Nein, Erbensuppe war noch nie mein Ding! Die gab es bei uns aber mehr oder weniger regelmäßig an Samstagen im Wechsel mit Eintöpfen und anderen kräftigen Suppen. Und dass ich diese Suppe nicht mochte, lag nicht daran, dass meine Mutter nicht kochen konnte (im Gegenteil: sie war eine tolle Köchin). Es lag auch nicht nur an den schweinischen Bestandteilen der Suppe wie Pfötchen, die mir schon ihres schwabbeligen Aggregatszustandes wegen nicht zusagten. Ich mochte einfach die mehlig-sämige Konsistenz dieses deutschen Suppenklassikers nicht, wogegen ich Erbsen als Beilage, etwa als „Leipziger Allerlei“ in Kombination mit Möhren und Spargelstücken, durchaus zugetan war.
Mein Erbsensuppengroll, das kam erschwerend hinzu, begann nicht erst mit dem Auftragen der Suppe am samstäglichen Mittagstisch, sondern schon am Vorabend, denn diese Hülsenfrucht der Unterfamilie Schmetterlingsblütler wurde schon am Freitagabend in Wasser eingelegt, um eingeweicht zu werden und am Folgetag die Kochzeit zu verkürzen. Ich wusste also schon immer freitags, was am Samstag ernährungsmäßig auf mich zukam.
Die Notwendigkeit des Einweichens ist der Härte der getrockneten (und ansonsten noch unbehandelten) Erbse geschuldet, der der dänische Dichter H.C. Andersen in der Geschichte von der „Prinzessin auf der Erbse“ ein Denkmal gesetzt hat. Die junge Frau, die regennass um Einlass ins Schloss bittet, erweist sich bekanntlich dadurch als Prinzessin, dass sie die auf den Boden der Bettstelle gelegte Erbse durch 20 Matratzen und 20 Eiderdauendecken als hart und störend spürt und deshalb schlecht schläft.
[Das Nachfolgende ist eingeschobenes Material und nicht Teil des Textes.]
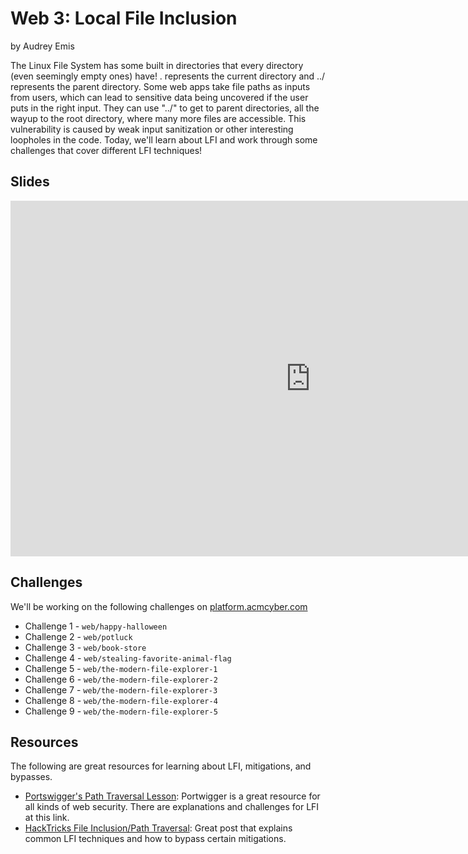 # Web 3: Local File Inclusion
by Audrey Emis

The Linux File System has some built in directories that every directory (even seemingly empty ones) have! . represents the current directory and ../ represents the parent directory. Some web apps take file paths as inputs from users, which can lead to sensitive data being uncovered if the user puts in the right input. They can use "../" to get to parent directories, all the wayup to the root directory, where many more files are accessible. This vulnerability is caused by weak input sanitization or other interesting loopholes in the code. Today, we'll learn about LFI and work through some challenges that cover different LFI techniques!

## Slides
<iframe src="https://docs.google.com/presentation/d/e/2PACX-1vRyZ-0qMoZTTIo1To4MEzs6Rj3PNNhWQyRKakHJfeZkUSiyF_sqz9m01iABEp3W768cxogKg3_ufK6E/embed?start=false&loop=false&delayms=3000" frameborder="0" width="960" height="569" allowfullscreen="true" mozallowfullscreen="true" webkitallowfullscreen="true"></iframe>

## Challenges
We'll be working on the following challenges on [platform.acmcyber.com](https://platform.acmcyber.com)
- Challenge 1 - `web/happy-halloween`
- Challenge 2 - `web/potluck`
- Challenge 3 - `web/book-store`
- Challenge 4 - `web/stealing-favorite-animal-flag`
- Challenge 5 - `web/the-modern-file-explorer-1`
- Challenge 6 - `web/the-modern-file-explorer-2`
- Challenge 7 - `web/the-modern-file-explorer-3`
- Challenge 8 - `web/the-modern-file-explorer-4`
- Challenge 9 - `web/the-modern-file-explorer-5`

## Resources
The following are great resources for learning about LFI, mitigations, and bypasses.
- [Portswigger's Path Traversal Lesson](https://portswigger.net/web-security/file-path-traversal#what-is-path-traversal): Portwigger is a great resource for all kinds of web security. There are explanations and challenges for LFI at this link. 
- [HackTricks File Inclusion/Path Traversal](https://book.hacktricks.xyz/pentesting-web/file-inclusion): Great post that explains common LFI techniques and how to bypass certain mitigations.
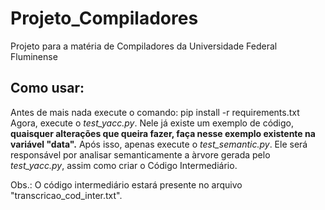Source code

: # Projeto_Compiladores
 Projeto para a matéria de Compiladores da Universidade Federal Fluminense

## Como usar:
 Antes de mais nada execute o comando:
  pip install -r requirements.txt
 Agora, execute o *test_yacc.py*. Nele já existe um exemplo de código, **quaisquer alterações que queira fazer, faça nesse exemplo existente na variável "data".**
 Após isso, apenas execute o *test_semantic.py*. Ele será responsável por analisar semanticamente a àrvore gerada pelo *test_yacc.py*, assim como criar o Código Intermediário.

 Obs.: O código intermediário estará presente no arquivo "transcricao_cod_inter.txt".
Derart harte Erbsen pflegte meine Mutter für die Zubereitung der Suppe im Lebensmittelladen an der Ecke zu kaufen – zumeist in 500-Gramm Packungen (Tiefkühlprodukte waren damals noch nicht verbreitet). Der Herkunftsort der Erbsen ist für mich also noch leicht bestimmbar. Das Geschäft auf der Gelsenkirchener Bismarckstraße gibt es heute allerdings nicht mehr.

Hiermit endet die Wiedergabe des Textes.